Human pose images with coordinates:
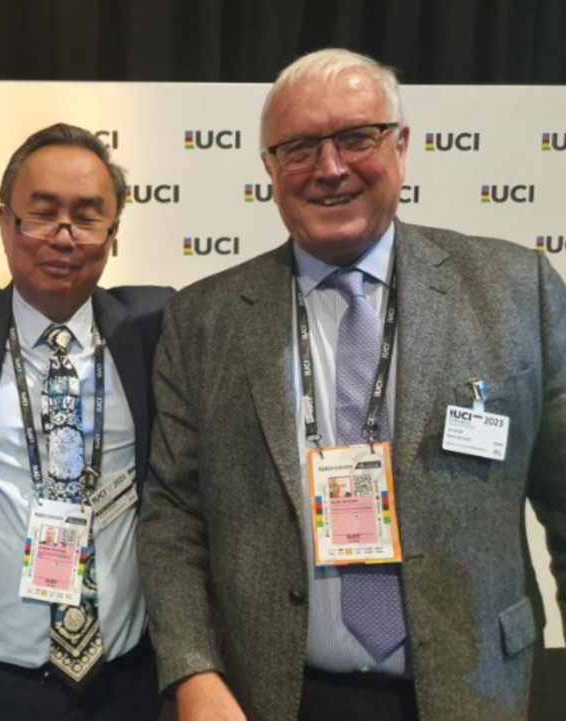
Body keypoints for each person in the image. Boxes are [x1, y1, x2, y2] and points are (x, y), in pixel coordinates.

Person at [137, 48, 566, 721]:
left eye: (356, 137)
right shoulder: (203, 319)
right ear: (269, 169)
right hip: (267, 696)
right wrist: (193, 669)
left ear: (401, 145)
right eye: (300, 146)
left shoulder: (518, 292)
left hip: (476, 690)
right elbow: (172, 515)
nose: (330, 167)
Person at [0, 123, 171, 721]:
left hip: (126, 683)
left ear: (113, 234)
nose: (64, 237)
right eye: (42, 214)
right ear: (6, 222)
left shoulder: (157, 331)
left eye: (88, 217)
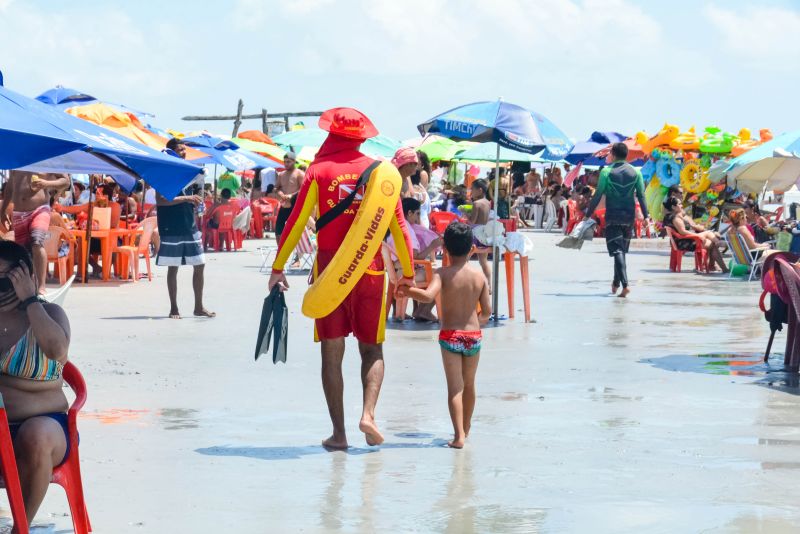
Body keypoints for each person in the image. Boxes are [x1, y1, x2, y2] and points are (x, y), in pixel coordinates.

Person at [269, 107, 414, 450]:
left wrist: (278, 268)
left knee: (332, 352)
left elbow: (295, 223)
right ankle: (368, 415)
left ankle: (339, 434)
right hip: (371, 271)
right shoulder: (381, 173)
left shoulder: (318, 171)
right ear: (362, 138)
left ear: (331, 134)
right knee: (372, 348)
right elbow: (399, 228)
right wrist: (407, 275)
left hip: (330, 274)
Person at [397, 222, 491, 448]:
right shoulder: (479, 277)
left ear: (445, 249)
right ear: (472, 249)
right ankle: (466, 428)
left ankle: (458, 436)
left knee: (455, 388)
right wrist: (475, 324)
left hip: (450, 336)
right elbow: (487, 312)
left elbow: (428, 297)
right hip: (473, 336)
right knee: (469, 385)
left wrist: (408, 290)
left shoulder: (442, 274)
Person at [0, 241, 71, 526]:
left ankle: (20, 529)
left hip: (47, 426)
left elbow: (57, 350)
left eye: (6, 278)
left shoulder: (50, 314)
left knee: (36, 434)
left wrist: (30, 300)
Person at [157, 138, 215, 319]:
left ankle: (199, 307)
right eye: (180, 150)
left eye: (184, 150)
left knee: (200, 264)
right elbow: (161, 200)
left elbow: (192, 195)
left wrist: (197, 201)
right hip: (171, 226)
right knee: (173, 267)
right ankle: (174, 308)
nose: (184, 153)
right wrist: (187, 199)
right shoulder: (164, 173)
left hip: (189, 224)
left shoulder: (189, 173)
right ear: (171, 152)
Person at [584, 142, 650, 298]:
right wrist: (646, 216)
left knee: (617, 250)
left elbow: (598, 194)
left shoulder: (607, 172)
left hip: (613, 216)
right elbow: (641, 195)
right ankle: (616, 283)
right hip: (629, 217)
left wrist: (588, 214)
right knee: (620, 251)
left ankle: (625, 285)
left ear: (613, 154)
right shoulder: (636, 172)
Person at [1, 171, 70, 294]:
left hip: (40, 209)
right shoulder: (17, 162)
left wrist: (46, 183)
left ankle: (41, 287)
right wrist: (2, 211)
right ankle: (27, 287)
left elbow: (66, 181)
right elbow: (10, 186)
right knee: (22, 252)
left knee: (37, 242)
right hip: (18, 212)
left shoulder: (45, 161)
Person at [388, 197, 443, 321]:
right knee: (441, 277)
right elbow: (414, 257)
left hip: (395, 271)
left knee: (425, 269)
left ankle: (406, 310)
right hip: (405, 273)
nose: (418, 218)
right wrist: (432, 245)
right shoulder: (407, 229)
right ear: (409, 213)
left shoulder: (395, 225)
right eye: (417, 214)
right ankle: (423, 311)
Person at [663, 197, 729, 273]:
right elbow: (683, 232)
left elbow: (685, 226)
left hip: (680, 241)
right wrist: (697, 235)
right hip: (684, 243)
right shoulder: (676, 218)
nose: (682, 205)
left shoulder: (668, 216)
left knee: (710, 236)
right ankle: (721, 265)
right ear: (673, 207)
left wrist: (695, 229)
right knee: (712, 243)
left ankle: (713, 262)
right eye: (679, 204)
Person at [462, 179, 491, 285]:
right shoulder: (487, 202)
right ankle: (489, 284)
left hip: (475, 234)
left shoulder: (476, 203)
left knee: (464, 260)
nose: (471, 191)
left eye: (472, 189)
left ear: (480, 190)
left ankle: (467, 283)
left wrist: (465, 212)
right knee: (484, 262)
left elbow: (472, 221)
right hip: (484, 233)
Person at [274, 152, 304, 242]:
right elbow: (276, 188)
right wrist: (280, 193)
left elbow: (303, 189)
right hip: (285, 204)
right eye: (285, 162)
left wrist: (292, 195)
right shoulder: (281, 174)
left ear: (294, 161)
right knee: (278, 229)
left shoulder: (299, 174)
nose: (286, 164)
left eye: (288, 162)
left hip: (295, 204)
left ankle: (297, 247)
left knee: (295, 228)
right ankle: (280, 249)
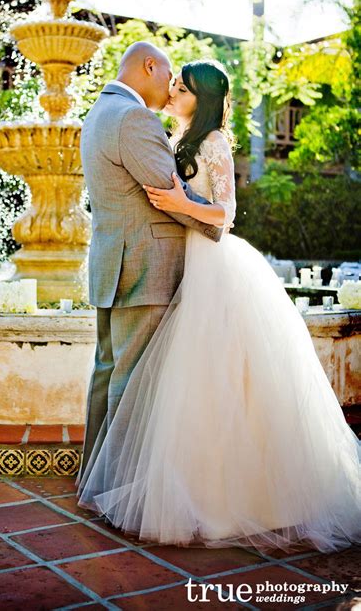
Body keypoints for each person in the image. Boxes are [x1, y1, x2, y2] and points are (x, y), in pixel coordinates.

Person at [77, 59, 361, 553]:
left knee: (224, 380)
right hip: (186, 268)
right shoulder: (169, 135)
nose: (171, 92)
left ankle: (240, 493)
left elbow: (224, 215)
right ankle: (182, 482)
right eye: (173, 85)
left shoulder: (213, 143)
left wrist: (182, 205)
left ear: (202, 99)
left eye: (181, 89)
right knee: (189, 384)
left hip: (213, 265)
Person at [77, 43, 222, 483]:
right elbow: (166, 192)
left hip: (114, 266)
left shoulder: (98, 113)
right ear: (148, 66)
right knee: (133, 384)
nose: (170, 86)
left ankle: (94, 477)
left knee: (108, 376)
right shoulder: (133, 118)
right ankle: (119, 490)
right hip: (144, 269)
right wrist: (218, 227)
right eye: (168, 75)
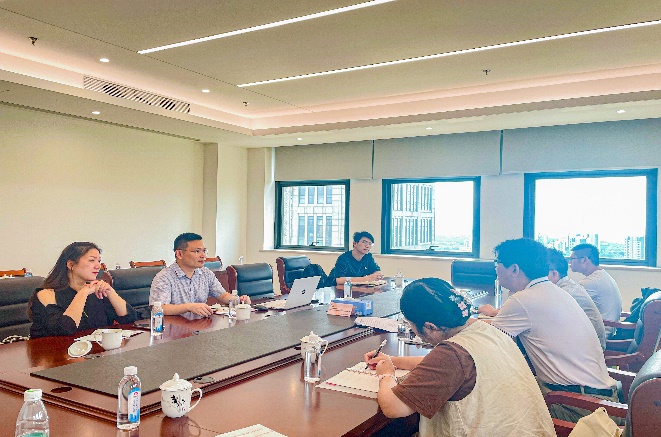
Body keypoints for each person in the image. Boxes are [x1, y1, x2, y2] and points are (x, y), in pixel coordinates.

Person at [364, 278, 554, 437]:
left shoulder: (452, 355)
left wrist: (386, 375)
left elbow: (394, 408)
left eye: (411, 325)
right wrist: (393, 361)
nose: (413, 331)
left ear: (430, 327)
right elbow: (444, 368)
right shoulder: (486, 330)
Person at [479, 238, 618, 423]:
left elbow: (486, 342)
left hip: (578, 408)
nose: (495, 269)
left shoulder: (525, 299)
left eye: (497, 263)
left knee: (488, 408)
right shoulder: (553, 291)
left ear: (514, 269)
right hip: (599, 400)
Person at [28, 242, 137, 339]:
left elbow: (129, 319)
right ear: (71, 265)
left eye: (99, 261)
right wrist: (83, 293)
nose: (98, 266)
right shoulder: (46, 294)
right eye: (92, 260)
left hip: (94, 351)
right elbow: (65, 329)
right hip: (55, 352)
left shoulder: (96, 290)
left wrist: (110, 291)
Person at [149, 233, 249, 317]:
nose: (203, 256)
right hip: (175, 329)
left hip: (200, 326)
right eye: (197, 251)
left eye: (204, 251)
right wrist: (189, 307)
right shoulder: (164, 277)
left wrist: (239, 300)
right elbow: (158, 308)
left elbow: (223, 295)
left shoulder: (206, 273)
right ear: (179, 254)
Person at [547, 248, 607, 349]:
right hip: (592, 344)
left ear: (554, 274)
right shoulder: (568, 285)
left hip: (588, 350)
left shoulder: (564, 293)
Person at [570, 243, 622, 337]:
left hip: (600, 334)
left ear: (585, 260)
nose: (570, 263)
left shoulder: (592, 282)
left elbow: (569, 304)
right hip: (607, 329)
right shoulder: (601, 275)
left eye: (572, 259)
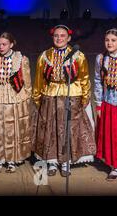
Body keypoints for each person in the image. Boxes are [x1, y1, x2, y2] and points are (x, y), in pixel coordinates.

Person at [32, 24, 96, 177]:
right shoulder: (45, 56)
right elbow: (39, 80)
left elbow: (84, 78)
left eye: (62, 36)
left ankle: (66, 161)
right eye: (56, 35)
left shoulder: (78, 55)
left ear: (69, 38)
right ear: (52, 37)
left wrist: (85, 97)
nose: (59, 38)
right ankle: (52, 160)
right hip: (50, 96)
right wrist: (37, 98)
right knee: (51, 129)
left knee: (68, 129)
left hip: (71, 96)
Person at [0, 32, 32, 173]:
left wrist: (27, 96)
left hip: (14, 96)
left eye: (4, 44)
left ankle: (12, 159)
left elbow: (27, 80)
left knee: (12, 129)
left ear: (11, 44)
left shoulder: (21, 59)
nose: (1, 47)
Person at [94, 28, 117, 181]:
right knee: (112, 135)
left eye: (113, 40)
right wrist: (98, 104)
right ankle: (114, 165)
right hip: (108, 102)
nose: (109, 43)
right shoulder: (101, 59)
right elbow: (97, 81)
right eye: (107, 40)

▶ EXERCISE DETAILS: Of the lines above, output exactly those from the line bearing "left shoulder: (96, 290)" through the line bearing "left shoulder: (564, 293)", inclusive.

▶ TASK RESULT:
left shoulder: (96, 290)
left wrist: (110, 291)
Person at [149, 233, 249, 317]:
nose: (203, 256)
right hip: (175, 329)
left hip: (200, 326)
right eye: (197, 251)
left eye: (204, 251)
right wrist: (189, 307)
right shoulder: (164, 277)
left wrist: (239, 300)
right elbow: (158, 308)
left elbow: (223, 295)
left shoulder: (206, 273)
right ear: (179, 254)
Person at [547, 248, 607, 349]:
right hip: (592, 344)
left ear: (554, 274)
right shoulder: (568, 285)
left hip: (588, 350)
left shoulder: (564, 293)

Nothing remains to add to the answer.